8 thoughts on “Redacted Version of the January 2014 FOMC Statement

    1. Actually, my calculation should have been 2.56% — I was eyeballing it on the graph. But when I compare the two series, theirs ranges from 12 bp higher than mine (in the depths of the crash in 2008) to 1 bp lower. No, I don’t know why, but I will e-mail the guys at FRED.

      Maybe it could be semiannual yields need to be annualized? Rounding seems unlikely, but not impossible. Or maybe they are working off a more complex model that estimates the 5 & 10 year zeroes for TIPS and Nominal bonds.

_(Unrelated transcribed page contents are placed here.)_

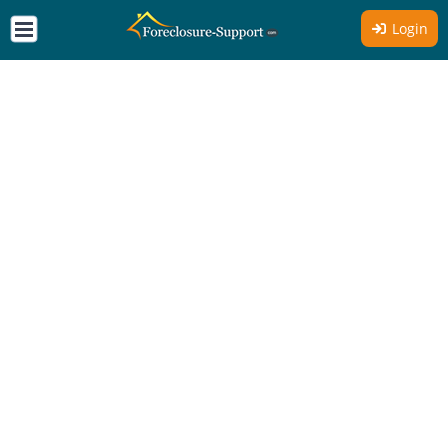
Login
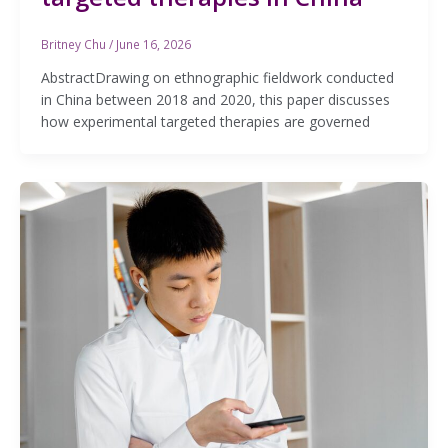
Britney Chu
/
June 16, 2026
AbstractDrawing on ethnographic fieldwork conducted
in China between 2018 and 2020, this paper discusses
how experimental targeted therapies are governed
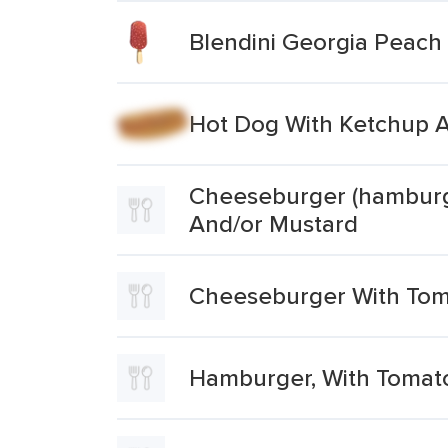
Blendini Georgia Peach 
Hot Dog With Ketchup 
Cheeseburger (hamburge
And/or Mustard
Cheeseburger With Tom
Hamburger, With Tomato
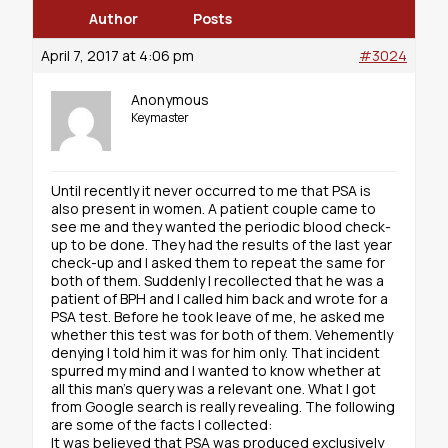
Author
Posts
April 7, 2017 at 4:06 pm
#3024
Anonymous
Keymaster
Until recently it never occurred to me that PSA is
also present in women. A patient couple came to
see me and they wanted the periodic blood check-
up to be done. They had the results of the last year
check-up and I asked them to repeat the same for
both of them. Suddenly I recollected that he was a
patient of BPH and I called him back and wrote for a
PSA test. Before he took leave of me, he asked me
whether this test was for both of them. Vehemently
denying I told him it was for him only. That incident
spurred my mind and I wanted to know whether at
all this man’s query was a relevant one. What I got
from Google search is really revealing. The following
are some of the facts I collected:
It was believed that PSA was produced exclusively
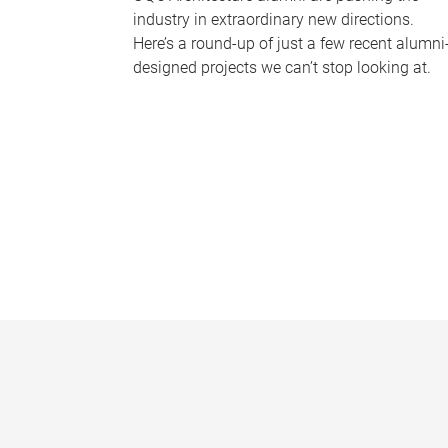
industry in extraordinary new directions.
Here’s a round-up of just a few recent alumni
designed projects we can’t stop looking at.
P
a
g
e
s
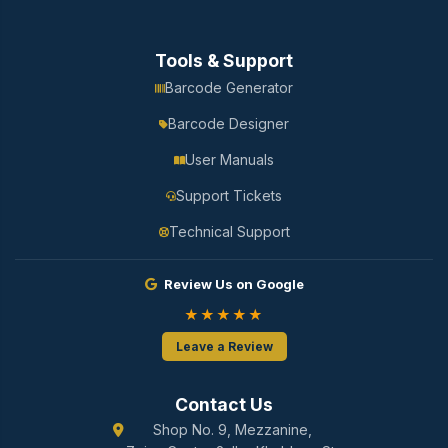
Tools & Support
Barcode Generator
Barcode Designer
User Manuals
Support Tickets
Technical Support
Review Us on Google
★★★★★
Leave a Review
Contact Us
Shop No. 9, Mezzanine,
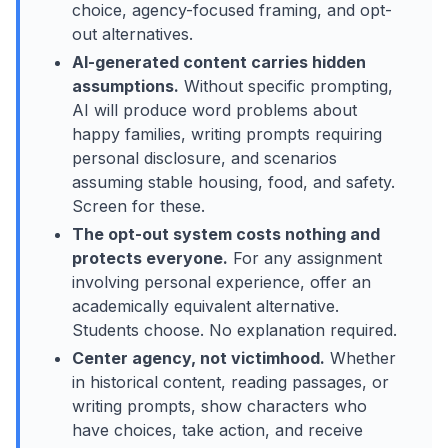
choice, agency-focused framing, and opt-
out alternatives.
AI-generated content carries hidden
assumptions.
Without specific prompting,
AI will produce word problems about
happy families, writing prompts requiring
personal disclosure, and scenarios
assuming stable housing, food, and safety.
Screen for these.
The opt-out system costs nothing and
protects everyone.
For any assignment
involving personal experience, offer an
academically equivalent alternative.
Students choose. No explanation required.
Center agency, not victimhood.
Whether
in historical content, reading passages, or
writing prompts, show characters who
have choices, take action, and receive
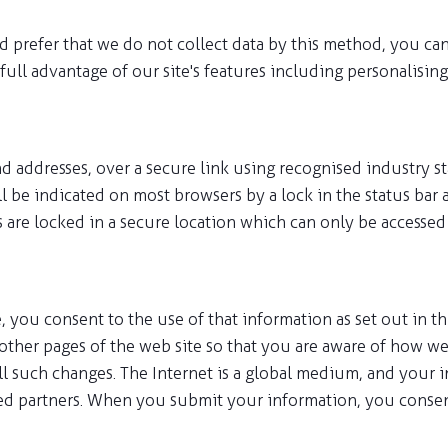
 prefer that we do not collect data by this method, you can
ull advantage of our site's features including personalising
 addresses, over a secure link using recognised industry s
ll be indicated on most browsers by a lock in the status bar 
rs are locked in a secure location which can only be accesse
ou consent to the use of that information as set out in thi
other pages of the web site so that you are aware of how we 
r all such changes. The Internet is a global medium, and you
ed partners. When you submit your information, you consent 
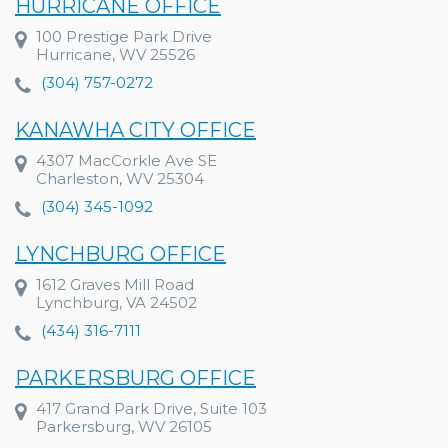
HURRICANE OFFICE
100 Prestige Park Drive
Hurricane, WV 25526
(304) 757-0272
KANAWHA CITY OFFICE
4307 MacCorkle Ave SE
Charleston, WV 25304
(304) 345-1092
LYNCHBURG OFFICE
1612 Graves Mill Road
Lynchburg, VA 24502
(434) 316-7111
PARKERSBURG OFFICE
417 Grand Park Drive, Suite 103
Parkersburg, WV 26105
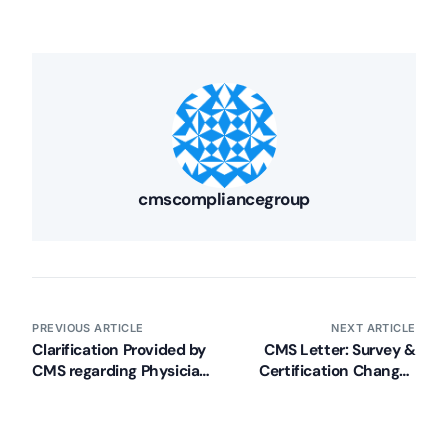
cmscompliancegroup
PREVIOUS ARTICLE
NEXT ARTICLE
Clarification Provided by
CMS Letter: Survey &
CMS regarding Physician
Certification Changes
Delegation of Tasks in
Due to Sequestration
SNFs/NFs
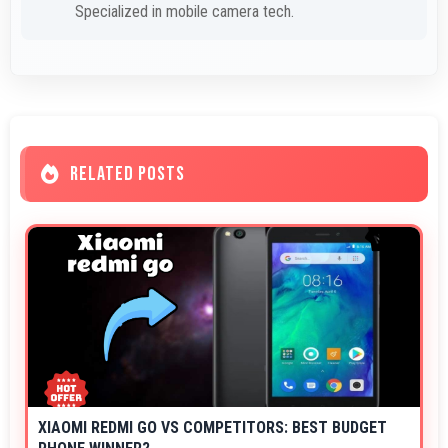
Specialized in mobile camera tech.
RELATED POSTS
XIAOMI REDMI GO VS COMPETITORS: BEST BUDGET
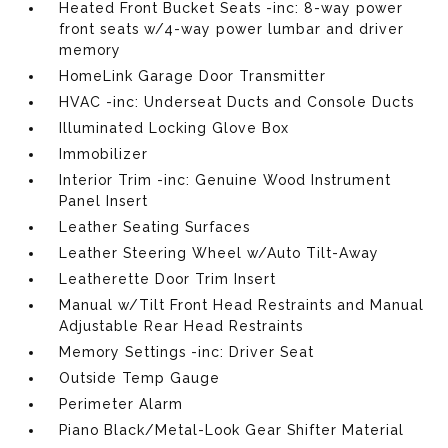
Heated Front Bucket Seats -inc: 8-way power
front seats w/4-way power lumbar and driver
memory
HomeLink Garage Door Transmitter
HVAC -inc: Underseat Ducts and Console Ducts
Illuminated Locking Glove Box
Immobilizer
Interior Trim -inc: Genuine Wood Instrument
Panel Insert
Leather Seating Surfaces
Leather Steering Wheel w/Auto Tilt-Away
Leatherette Door Trim Insert
Manual w/Tilt Front Head Restraints and Manual
Adjustable Rear Head Restraints
Memory Settings -inc: Driver Seat
Outside Temp Gauge
Perimeter Alarm
Piano Black/Metal-Look Gear Shifter Material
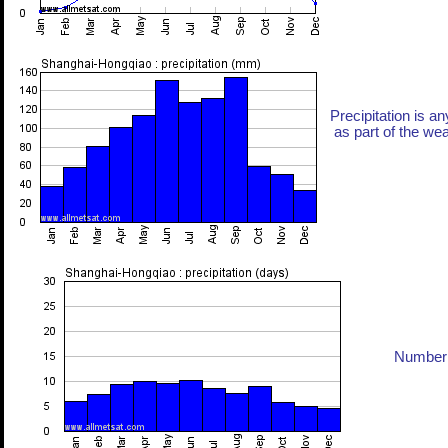
Precipitation is an
as part of the weat
Number 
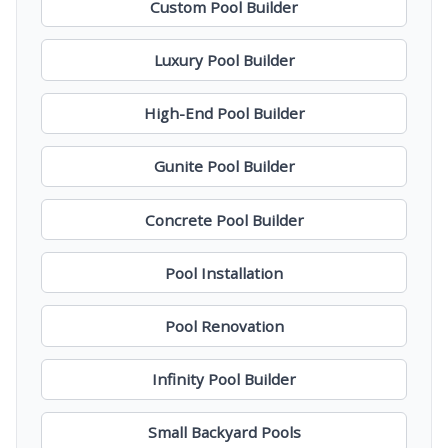
Custom Pool Builder
Luxury Pool Builder
High-End Pool Builder
Gunite Pool Builder
Concrete Pool Builder
Pool Installation
Pool Renovation
Infinity Pool Builder
Small Backyard Pools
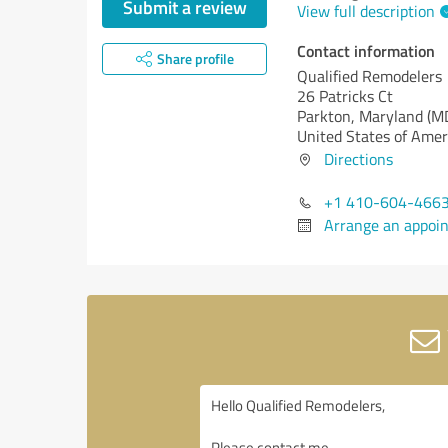
Submit a review
View full description
Contact information
Share profile
Qualified Remodelers
26 Patricks Ct
Parkton,
Maryland (M
United States of Amer
Directions
+1 410-604-466
Arrange an appoi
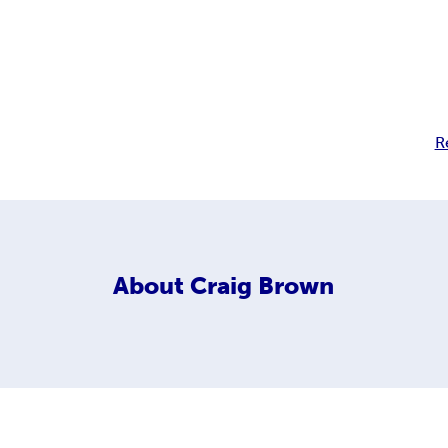
s
R
About
Craig Brown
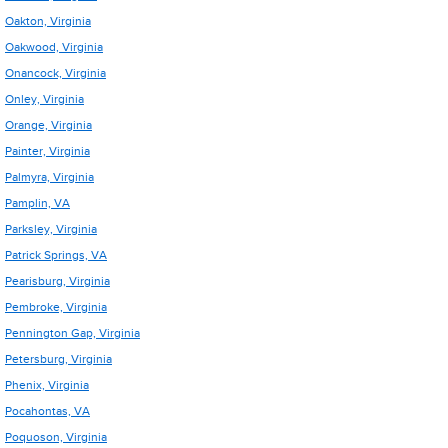
Oakton, Virginia
Oakwood, Virginia
Onancock, Virginia
Onley, Virginia
Orange, Virginia
Painter, Virginia
Palmyra, Virginia
Pamplin, VA
Parksley, Virginia
Patrick Springs, VA
Pearisburg, Virginia
Pembroke, Virginia
Pennington Gap, Virginia
Petersburg, Virginia
Phenix, Virginia
Pocahontas, VA
Poquoson, Virginia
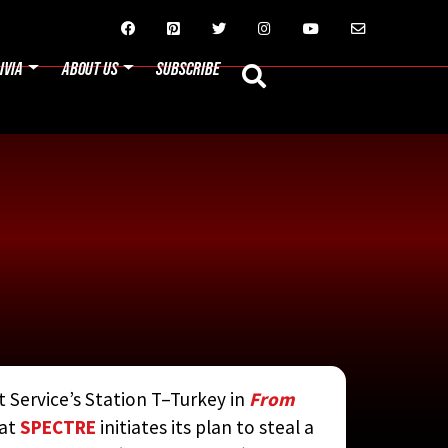






IVIA
ABOUT US
SUBSCRIBE
t Service’s Station T–Turkey in
From
N JAY RUBIN
hat
SPECTRE
initiates its plan to steal a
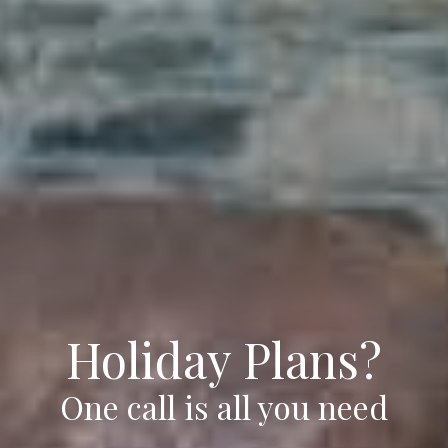
Holiday Plans?
One call is all you need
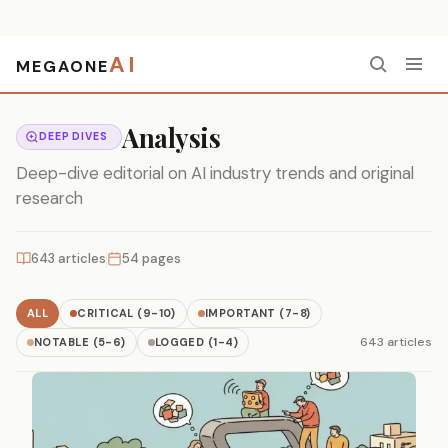
AI
MEGAONE
Home
›
Analysis
Analysis
DEEP DIVES
Deep-dive editorial on AI industry trends and original
research
643 articles
54 pages
ALL
CRITICAL (9-10)
IMPORTANT (7-8)
643 articles
NOTABLE (5-6)
LOGGED (1-4)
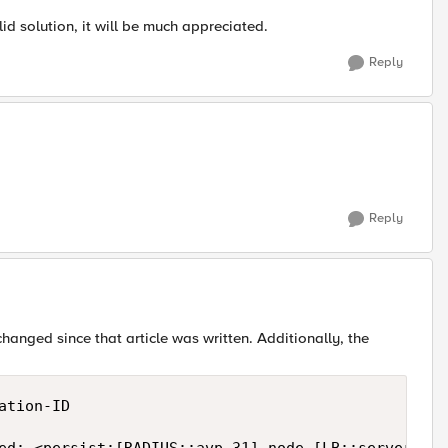
id solution, it will be much appreciated.
Reply
Reply
hanged since that article was written. Additionally, the
tion-ID
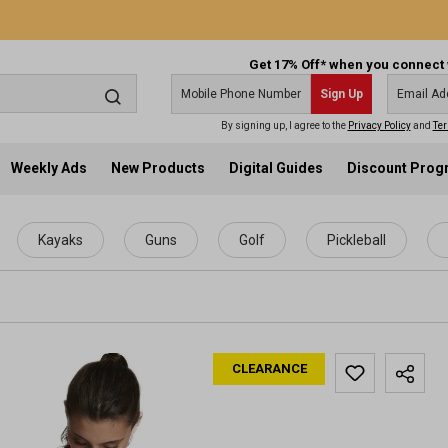
Get 17% Off* when you connect 
Sign Up
By signing up, I agree to the
Privacy Policy
and
Ter
Weekly Ads
New Products
Digital Guides
Discount Pro
Kayaks
Guns
Golf
Pickleball
CLEARANCE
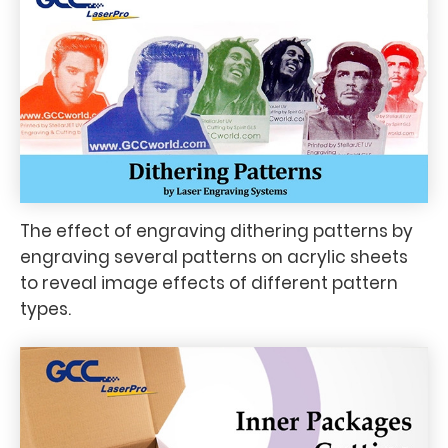
The effect of engraving dithering patterns by
engraving several patterns on acrylic sheets
to reveal image effects of different pattern
types.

      1. I made the semiannual correction, and things are better, now it varies from 7bp higher (Nov 2008) to 3 bp lower (Dec 2012). I even get 2.59% for yesterday. Will ask FRED on the rest. Thanks for asking.

    1. Treasury bonds pay half their interest twice a year (semiannual). Inflation figures are annualized. If i is the semiannual interest rate, then the annualized interest j rate would be:

      1+j/100 = (1 + i/200)^2

      or

      j = (((1 + i/200)^2 – 1)*100

      Anyway I’ve talked with the people at FRED, and they wrote:

      This is the formula we use to construct the series.
      (((((1+((DGS10-DFII10)/100))^10)/((1+((DGS5-DFII5)/100))^5))^0.2)-1)*100

      DGS10, DFII10, DGS5, and DFII5 are the 10 year nominal and inflation adjusted 10 year, and 5 year treasuries. All of those are the actual series IDs in FRED.

      I wrote back:

      I must admit, I am surprised at subtracting the rates, and not factoring in the semiannual correction. Take a look at my formula, I think it is closer to correct:

      http://research.stlouisfed.org/fred2/graph/?g=rB5

      (((((1+DGS10/200)^2)/((1+DFII10/200)^2))^2)/(((1+DGS5/200)^2)/((1+DFII5/200)^2))-1)*100

      Please pass this on to whoever handles this — the difference isn’t big, but I think mine is right. I’m a former actuary, and I know the bond math, though maybe I don’t get something here.